*** Text Section Begins ***

The permanent exhibition contains stone, bronze, stucco and ceramic sculptures and stone reliefs with Hindu, Buddhist and Jain subjects as well as murals, clay sculptures and textiles from Buddhist complexes on the northern Silk Road (now Xinjiang, PR China), and Indian miniatures and craftwork from the Islamic Mughal period. Sculptures of stone, bronze and wood, as well as ritual objects from Nepal, Tibet, Burma, and southeast Asia complete coverage of the Indo-Asian region. Special sections include the Gandhara Art Collection (Pakistan and Afghanistan, 1st-5th centuries) and a replica of a Central Asian Buddhist cave with a large section of the original. The Gandhara art displays include artifacts from the Swat Valley.

*** Text Section Ends ***
*** Extracted material Section Begins ***

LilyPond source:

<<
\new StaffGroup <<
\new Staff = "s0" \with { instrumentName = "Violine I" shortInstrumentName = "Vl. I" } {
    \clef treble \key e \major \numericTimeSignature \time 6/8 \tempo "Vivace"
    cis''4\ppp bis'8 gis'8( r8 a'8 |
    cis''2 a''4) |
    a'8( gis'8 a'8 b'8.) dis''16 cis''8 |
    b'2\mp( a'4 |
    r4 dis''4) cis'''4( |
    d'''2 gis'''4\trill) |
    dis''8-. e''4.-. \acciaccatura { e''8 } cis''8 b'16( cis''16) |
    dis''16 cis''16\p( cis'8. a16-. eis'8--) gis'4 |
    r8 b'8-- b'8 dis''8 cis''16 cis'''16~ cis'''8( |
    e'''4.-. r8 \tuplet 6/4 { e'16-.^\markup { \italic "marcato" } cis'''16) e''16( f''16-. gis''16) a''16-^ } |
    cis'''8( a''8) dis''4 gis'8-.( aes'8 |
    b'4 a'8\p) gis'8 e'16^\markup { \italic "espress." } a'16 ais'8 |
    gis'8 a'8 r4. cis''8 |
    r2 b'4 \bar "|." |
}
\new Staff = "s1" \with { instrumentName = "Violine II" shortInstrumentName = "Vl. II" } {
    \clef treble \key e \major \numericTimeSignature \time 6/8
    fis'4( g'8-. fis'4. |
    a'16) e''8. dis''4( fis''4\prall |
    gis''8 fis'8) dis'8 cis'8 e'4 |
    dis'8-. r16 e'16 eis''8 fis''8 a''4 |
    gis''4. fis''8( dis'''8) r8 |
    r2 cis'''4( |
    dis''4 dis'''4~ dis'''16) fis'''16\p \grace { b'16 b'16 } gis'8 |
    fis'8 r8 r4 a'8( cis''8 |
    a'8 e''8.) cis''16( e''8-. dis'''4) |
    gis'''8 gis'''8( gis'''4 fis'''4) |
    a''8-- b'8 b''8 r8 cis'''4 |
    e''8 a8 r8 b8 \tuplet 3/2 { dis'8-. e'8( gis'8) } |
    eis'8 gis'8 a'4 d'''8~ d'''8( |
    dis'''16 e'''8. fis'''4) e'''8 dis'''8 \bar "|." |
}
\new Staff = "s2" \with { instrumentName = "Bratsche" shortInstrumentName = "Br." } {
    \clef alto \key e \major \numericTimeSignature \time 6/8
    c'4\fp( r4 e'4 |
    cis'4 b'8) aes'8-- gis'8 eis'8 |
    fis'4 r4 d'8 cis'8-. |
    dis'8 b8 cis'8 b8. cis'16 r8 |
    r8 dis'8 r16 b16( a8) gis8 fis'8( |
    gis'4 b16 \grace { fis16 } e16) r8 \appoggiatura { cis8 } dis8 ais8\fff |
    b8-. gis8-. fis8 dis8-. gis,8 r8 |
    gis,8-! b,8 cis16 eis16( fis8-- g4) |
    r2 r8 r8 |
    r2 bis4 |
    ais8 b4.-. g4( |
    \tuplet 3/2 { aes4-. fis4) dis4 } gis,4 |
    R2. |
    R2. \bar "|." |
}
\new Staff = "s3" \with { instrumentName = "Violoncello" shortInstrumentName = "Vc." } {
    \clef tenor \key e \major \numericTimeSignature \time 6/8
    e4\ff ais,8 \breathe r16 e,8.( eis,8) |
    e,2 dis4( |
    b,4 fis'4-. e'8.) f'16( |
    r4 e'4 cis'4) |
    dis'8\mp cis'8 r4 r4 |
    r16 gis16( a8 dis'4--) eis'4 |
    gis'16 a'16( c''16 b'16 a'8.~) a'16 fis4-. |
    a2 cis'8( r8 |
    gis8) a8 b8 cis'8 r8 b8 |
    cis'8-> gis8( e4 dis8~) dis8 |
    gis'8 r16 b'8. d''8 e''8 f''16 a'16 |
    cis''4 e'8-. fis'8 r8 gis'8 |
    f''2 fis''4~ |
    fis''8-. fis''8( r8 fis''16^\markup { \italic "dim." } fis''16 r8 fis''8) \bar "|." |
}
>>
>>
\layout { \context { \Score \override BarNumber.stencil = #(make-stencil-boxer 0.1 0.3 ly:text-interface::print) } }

*** Extracted material Section Ends ***

=== Work task ===
How would the text about the permanent exhibition of Indo-Asian art go on? Continue it from its last sentence.

=== Result ===
The museum, with an outstanding collection of some 20,000 artifacts, has example of stone sculptures, reliefs, bronze and terracotta works representative of Hinduism, Buddhism, and Jainism. Much of its collection of Jain art and Hindu sculpture dates to the classic period or the Middle Ages, and the museum also contains reconstruction of Indian temples. The East Asian Art Collection houses the largest and most important collection of Chinese, Korean and Japanese art in Germany. It consists of some 13,000 artefacts from all cultural periods, from the Neolithic to the present day. The three countries of the Asian subcontinent are first presented separately in their own departments. Their galleries converge on a central hall exhibiting the art of Buddhism, a common element in all three cultures. The Chinese Department has a large exhibition of porcelain, considerably enriched by Georg Weishaupt's collection, as well as lacquerware. Over 3,000-year-old bronzes, jades and ceramics attest to the country's early civilization and culture. A porcelain cup from the Wanli Emperor's time (1573–1620) during the Ming dynasty is of outstanding cultural and historical significance. In a separate room, a 17th-century traveling throne belonging to the Kangxi Emperor is exhibited.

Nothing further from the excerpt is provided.